Researchers at the PSI Center for Life Sciences announced on Mar. 19 that they have observed, at the molecular level, how a light-switchable drug interacts with its biological receptor and why its potency changes. The findings were published in the journal Angewandte Chemie International Edition.
The research is significant because it advances photopharmacology, a field focused on developing drugs that can be activated or deactivated by specific wavelengths of light. This approach could allow medications to be targeted to specific areas of the body, reducing side effects by keeping them inactive elsewhere.

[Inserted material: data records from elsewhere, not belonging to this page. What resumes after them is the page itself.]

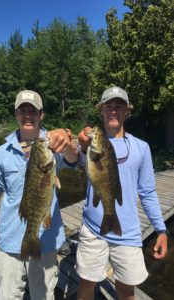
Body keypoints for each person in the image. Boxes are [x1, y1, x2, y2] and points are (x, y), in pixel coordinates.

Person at [0, 89, 78, 300]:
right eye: (23, 110)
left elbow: (74, 159)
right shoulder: (2, 153)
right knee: (8, 295)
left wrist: (67, 140)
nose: (28, 115)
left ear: (41, 114)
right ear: (16, 114)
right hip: (10, 238)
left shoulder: (53, 144)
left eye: (33, 111)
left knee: (43, 295)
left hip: (45, 239)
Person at [76, 86, 168, 300]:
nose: (114, 110)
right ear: (101, 111)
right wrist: (81, 146)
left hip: (127, 232)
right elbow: (77, 159)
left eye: (119, 106)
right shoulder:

The team studied photoazolol-1, a beta blocker modeled after existing drugs used to treat high blood pressure and cardiac arrhythmias. Photoazolol-1 contains an azobenzene group that changes shape when exposed to violet light, making the molecule bulkier and altering how it binds to β-adrenergic receptors found in the heart and lungs. "Observing exactly what happens at such receptors when a drug is altered by light is an important step toward making light-switchable drugs a reality in the clinic," said Jörg Standfuss, laboratory head at PSI and co-author of the study.
Quentin Bertrand, one of the study's first authors and a postdoctoral researcher in Standfuss's group, explained that when photoazolol-1 is straight, it fits perfectly into certain lung receptors. After exposure to violet light, it bends but still occupies the binding pocket—though less effectively—reducing its ability to deactivate the receptor. "So we've inserted a synthetic light switch here that can alter receptor activity," Standfuss summarised. He added: "The new compound still doesn't leave the binding pocket. The molecule remains stuck and continues to block the docking site for adrenaline." Bertrand noted: "We often talk about receptors as switches... But in reality, receptors are more like regulators that can be used to amplify or weaken a process."
Previous experiments by Spanish collaborators showed that heart cells treated with photoazolol-1 could have their beating rate controlled with light exposure. The current work at SwissFEL—a large X-ray free-electron laser facility—provided atomic-level insight into these effects using time-resolved measurements.
The study also involved leadXPro, a PSI spin-off focused on developing targeted drugs through detailed investigation of membrane proteins. According to Bertrand: "Designing such molecules is often a guessing game; it's based on trial and error... Now we have shown that with SwissFEL, we can observe in detail what happens when light-switchable drugs are transformed at the receptor." The researchers plan to expand their studies to other types of receptors relevant for autoimmune reactions and neurological diseases.
Standfuss said he has been approached by several photopharmacology researchers interested in collaboration. The project was supported by funding from the Swiss National Science Foundation.